The Issue of Over-Development Sparks Heated Debate
More than three years ago, when the city set out to revise and update its 1,000-page zoning code, few thought the task would be easy. Now, after hundreds of thousands of dollars in consulting fees and staff time, hours of contentious community meetings via Zoom, and bucket-loads of election-eve rancor over the final product, the verdict is almost in.
During a special Feb. 9 evening session, the city commission approved the bulk of the rewritten code that is designed to simplify regulations and encourage small-scale development. But commissioners once again agreed to duck a decision on the most controversial piece of the revision, how to regulate growth on the city’s iconic Miracle Mile. A vote on that section could come up at the March 9 meeting.
The bulk of the code was passed last month by a 4-1 vote, with only Vice Mayor Vince Lago saying no. Lago says he withheld his approval because, “I was not satisfied with the extreme bifurcation of the code; too many issues have been broken out” that are being voted on separately. Lago, a staunch opponent of over-development in the city, says he favors no buildings higher than four stories on Miracle Mile, and has proposed changes to regulations on remote parking, height and density formulas to promote projects even smaller than the six stories now allowed. “We have to be very careful when up-zoning Miracle Mile,” says Lago.
Lago did join his colleagues in approving an up-zoning of the Crafts District, a three-square block area bound by Le Jeune Road, Santander Avenue, Salzedo Street and Palermo Avenue. Residents there have long been in favor of becoming a mixed-use area for multi-family, retail and commercial properties, in line with city founder George Merrick’s vision for the area.
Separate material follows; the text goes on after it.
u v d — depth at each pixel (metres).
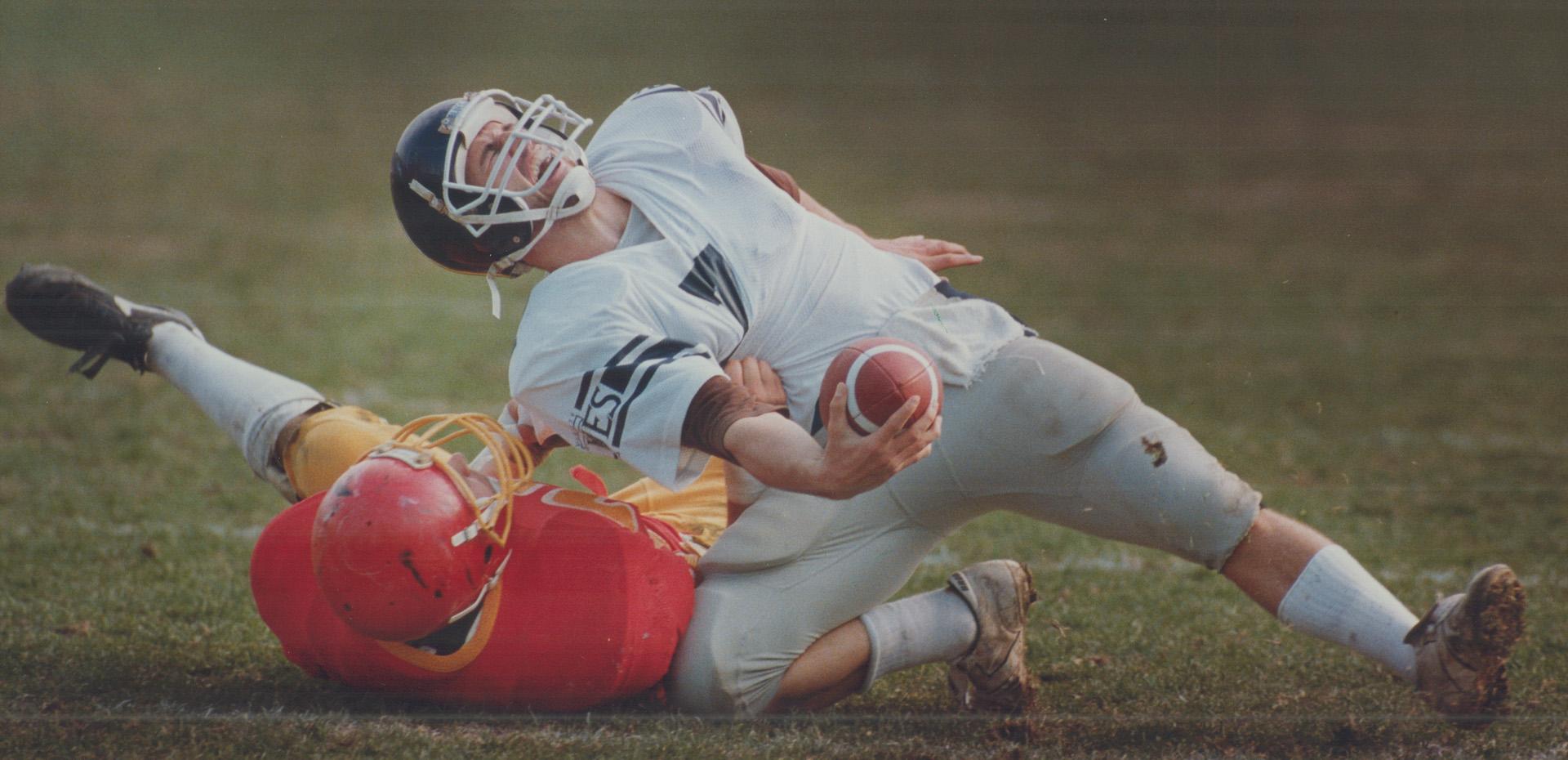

When reflecting on Miracle Mile, Lago often recalls his childhood, when he would walk the shopping district with his grandparents. “I have fond memories of our downtown. It was like an oasis filled with history,” he says. “And I know we can get stuck in the past. I am in favor of progress, but I am not in favor of forgetting our character.”
Lago is running for mayor. His opponent in the April 13 election is Commissioner Pat Keon. She also favors holding the line on big developmentand thinks revisions to the code help do that. Of Lago’s vote last month, Keon said, “I have no idea why he voted no. I voted yes because [the changes] brought clarity to the code, provide guidelines for mixed-use development and increase and define open space.”
Prior to that February vote, about 50 demonstrators gathered outside of City Hall. Most of the speakers were candidates for the two open commission seats being vacated by Lago and Keon. They came with campaign signs, position statements and opinions. Most who spoke echoed the concern of Gables preservation activist Karelia Martinez Carbonell, who said that if the Miracle Mile portion of the revised code passed, “the flood gates will open” for large developments on the street.
Many of those same candidates later called in during the Zoom meeting to sound off. Among those speaking were Rhonda Anderson, Jackson Rip Holmes, Tania Cruz-Gimenez, and Javier Baños. All used the platform to firmly declare their opposition to big changes on the Mile. One candidate, Mayra Joli, screamed so relentlessly at the commissioners during her two minutes of allotted time that Mayor Raúl Valdés-Fauli muted her and declared, “You should have your blood pressure checked.”
One voice of reason throughout the meeting was that of Commissioner Michael Mena, who calmly encouraged residents to address substantive issues in the new zoning code, rather than merely ranting against it. “Those saying leave it as it is [are wrong]. We need to reduce the height limit to four stories,” he said, again citing the current code which allows a developer to assemble a block of properties and build a massive structure with floors of parking facing – and deadening – the street.